Well, first off…cake because I promised y’all cake.
My birthday cake: hummingbird cake improvised with walnut goat cheese frosting, plus a cake for the other April gals at Dhagpo, dense almond cake layered with pastry cream and fig jam, enrobed in marzipan medallions, and of course a cake for the April gents as well, classic tiramisu composed in layer cake form. Sorry, not on top of my recipe recording at the moment…all of these things exist somewhere between the collection of butter-stained paper scraps on my windowsill and my brain, but they don’t yet exist in any shareable form. Eeps, pardon!
And then, welcome to California. Land of my youth, land of my creation and my formation. This is the Pacific Coast Highway, from behind the windshield, for ours is a land of automobiles and palm trees, winding coastal roads, and shifting coastal mists.
The dinosaur fountains at 3rd Street Promenade, which seem so much smaller now that I am bigger. Actually, everything seems smaller. I visited the house where I grew up, where my dad has retaken up residence. The garage that I recall as fathomless and dark and daunting, maybe the biggest room ever, is now…basically a normal two-car garage with some stuff in it.
The palm trees have retained their height, however. Their goofiness and nonchalance. The importance of everything, the color and life and cool self-obsession of this place shocks at first and then insidiously infiltrates my being so naturally that I almost don’t notice.
That everything should be beautiful seems like a given. That the temperature should always be pleasing, the light always golden, the ambiance always choreographed. Appearance in this place strikes me as ever so carefully manicured. We glamor ourselves into believing that all is well.

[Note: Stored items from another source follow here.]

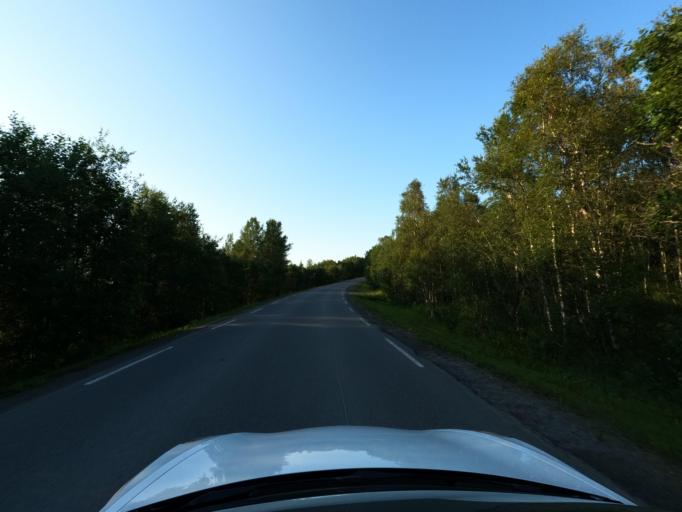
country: NO
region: Troms
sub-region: Skanland
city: Evenskjer
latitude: 68.4857
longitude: 16.7119
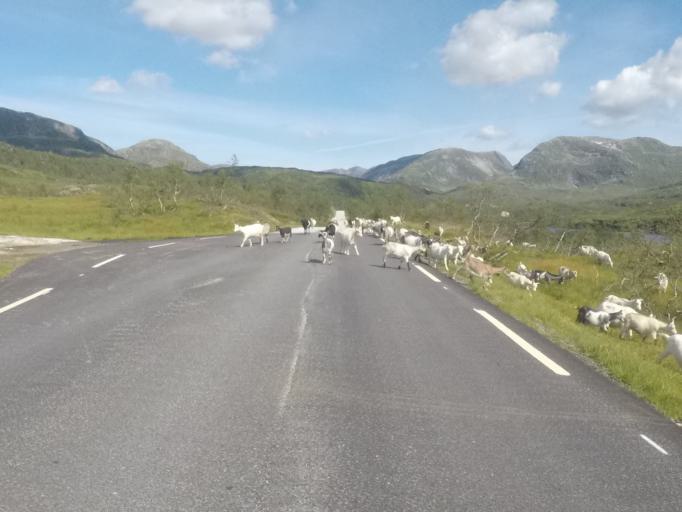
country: NO
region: Sogn og Fjordane
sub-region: Balestrand
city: Balestrand
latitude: 61.3343
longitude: 6.3829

That we are evolving, advancing, improving. The food is all organic, natural, farm-fresh, gluten-free and yes, also delicious. The people are tan and smiling. The storefronts pierce your eyes and call you to with adoration: prosperity! allure! confidence! We’ll give you everything! We buy our clothes, our gadgets, our food, our films, our cars, to decide who we want to be.
It’s startling and exceedingly simple. I can’t get over how pleasant everything is. I feel I could lose myself in this place without a second glance back the way I came. Pick up where I left off, working on being another toned yogi with a health food mission, a creative purpose, and a really inspiring backstory. These are generally good things, but from where I stand today, they also seem like all-too-simple ways to fall back into the habit of trying to simply render everything in this life awesome, rather than also facing its capricious nature and committing to going beyond even the best of the appearances that we are capable of creating. After all, both the most inherent and the most cultivated beauty fade with time, each one like the other.

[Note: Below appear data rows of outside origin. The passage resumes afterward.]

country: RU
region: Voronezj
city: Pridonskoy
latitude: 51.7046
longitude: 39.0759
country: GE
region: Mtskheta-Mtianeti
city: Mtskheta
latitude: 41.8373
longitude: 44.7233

Fortunately, amidst all the glamour and temptation, there’s a few things to pull me back to earth. Little unexpected reminders. Amidst the crowd of laughing Buddhas on my grandmother’s bureau, a single, seated, Tibetan-style Buddha. And next to it, a grinning photo of me, circa 1996. Maybe even in her drifting state where past and present blend and future fades altogether, she still hangs on to the essential. She asked me about my life and said, “You like the people? Are you happy there? You’re so so lucky Jourdie.” Or maybe it’s a just a coincidence, the right coincidence for me today. Either way, she’s right.
And after all the rest, the people and excess and what we’ve made of this place, there is the place itself. California’s quirkiness is in its nature, as much as its inhabitants. Something about palm tree, prickly pears, and pale, pokey agave totally confirm that it’s hip to be weird.
Nature always reminds me of my own strangeness and smallness. And the nature here comforts me in that. I’m in it with the willets, and the goopy knots of kelp, and the sandcrabs scurrying under the effervescent bubbles of tide foam. It feels pretty okay to be odd in such good company.
So I wander through the iridescent sunset and wonder what I’ll take back with me to the humid, blessed woods of the Dordogne. How much essence and acceptance can I find? How much may I be lost in the glamor and temptation?
Joni said it best.
“California I’m coming home. Will you take me as I am?”